━━ SELECTED EXCERPT

Pyspawner¶
Subprocess that spawns children quickly, using clone().
How to use¶
Create a pyspawner.Client
that imports the “common” Python imports
your sandboxed code will run. (These import
statements aren’t sandboxed,
so be sure you trust the Python modules.)
Then call pyspawner.Client.spawn_child()
each time you want to create
a new child. It will invoke the pyspawner’s child_main
function with the
given arguments.
Here’s pseudo-code for invoking the pyspawner part:
import pyspawner
# pyspawner.Client() is slow; ideally, you'll just call it during startup.
with pyspawner.Client(
child_main="mymodule.main",
environment={"LC_ALL": "C.UTF-8"},
preload_imports=["pandas"], # put all your slow imports here
) as cloner:
# cloner.spawn_child() is fast; call it as many times as you like.
child_process: pyspawner.ChildProcess = cloner.spawn_child(
args=["arg1", "arg2"], # List of picklable Python objects
process_name="child-1",
sandbox_config=pyspawner.SandboxConfig(
chroot_dir=Path("/path/to/chroot/dir"),
network=pyspawner.NetworkConfig()
)
)
# child_process has .pid, .stdin, .stdout, .stderr.
# Read from its stdout and stderr, and then wait for it.
For each child, read from stdout and stderr until end-of-file; then wait() for the process to exit. Reading from two pipes at once is a standard exercise in UNIX, so the minutae are left as an exercise. A safe approach:
Register both stdout and stderr in a
selectors.DefaultSelector
loop, calling
selectors.BaseSelector.select()
and reading from whichever file descriptors have data. Unregister whichever file descriptors reach EOF; and read but _ignore_ data past a predetermined buffer size. Kill the child process if this is taking too long. (Keep reading after killing the child to avoid deadlock.)Wait for the child process (using
os.waitpid()
) to clean up its system resources.
Setting up your environment¶
Your system must have libcap.so.2
installed. In Debian, the libcap2
package provides it.
Pyspawner relies on Linux’s clone()
system call to create child-process
containers. If you’re using pyspawner from a Docker container, subcontainer
are disabled by default. Run Docker with
--seccomp-opt=/path/to/pyspawner/docker/pyspawner-seccomp-profile.json
to
allow creating subcontainers.
By default, sandboxed children cannot access the Internet. If you want to
enable networking for child processes, ensure your process has the
CAP_NET_ADMIN
capability. (docker run --cap-add NET_ADMIN ...
).
Also, you’ll need to configure NAT in the parent-process environment …
which is beyond the scope of this README. Finally, you may want to supply a
chroot_dir
to give child processes a custom /etc/resolv.conf
.

━━━━
━━ INPUT DATA

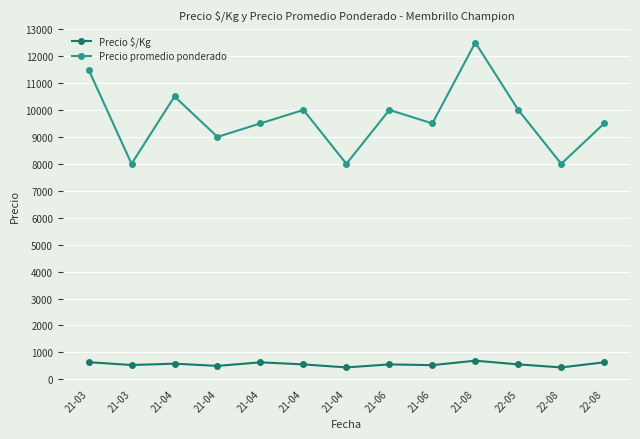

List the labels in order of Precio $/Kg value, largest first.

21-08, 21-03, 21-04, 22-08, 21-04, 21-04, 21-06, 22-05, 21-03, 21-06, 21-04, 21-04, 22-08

━━━━

EXERCISE REQUIREMENTS
• 1. According to the pyspawner documentation, which Debian package provides libcap.so.2?
• 2. Write the next part of the pyspawner documentation, starting after its final sentence.

EXPECTED OUTPUTS
• 1. The libcap2 package provides it.

• 2.
Ideally, sandboxed children would not be able to write anywhere on the main
filesystem. Unfortunately, the umount()
and pivot_root()
system calls
are restricted in many environments. As a placeholder, you’re encouraged to
supply a chroot_dir
to provide an environment for your sandboxed child
code. chroot_dir
must be in a separate filesystem from the root filesystem.
(In the future, when the Linux container ecosystem evolves enough,
chroot_dir
will make children unmount the root filesystem.) Again, chroot
is beyond the scope of this README.
-
class
pyspawner.
ChildProcess
(pid: int, stdin: BinaryIO, stdout: BinaryIO, stderr: BinaryIO)¶ A handle for the parent to interact with a spawned child process.
This is akin to a subprocess.Popen object … but with fewer features. (Rationale: subprocess.Popen has too many features.)
-
kill
()¶ Terminate the child process with
SIGKILL
.- Return type
None
-
pid
: int¶ Child process ID as seen from the parent.
(The child process will see its own ID as
1
.)
-
stderr
: BinaryIO¶ Readable pipe, written in the child as
sys.stderr
.
-
stdin
: BinaryIO¶ Writable pipe, readable in the child as
sys.stdin
.
-
stdout
: BinaryIO¶ Readable pipe, written in the child as
sys.stdout
.
-
wait
(options)¶ Wait for the child process to complete.
You must call this for every child process. Otherwise, children will become zombie processes when they terminate, consuming system resources.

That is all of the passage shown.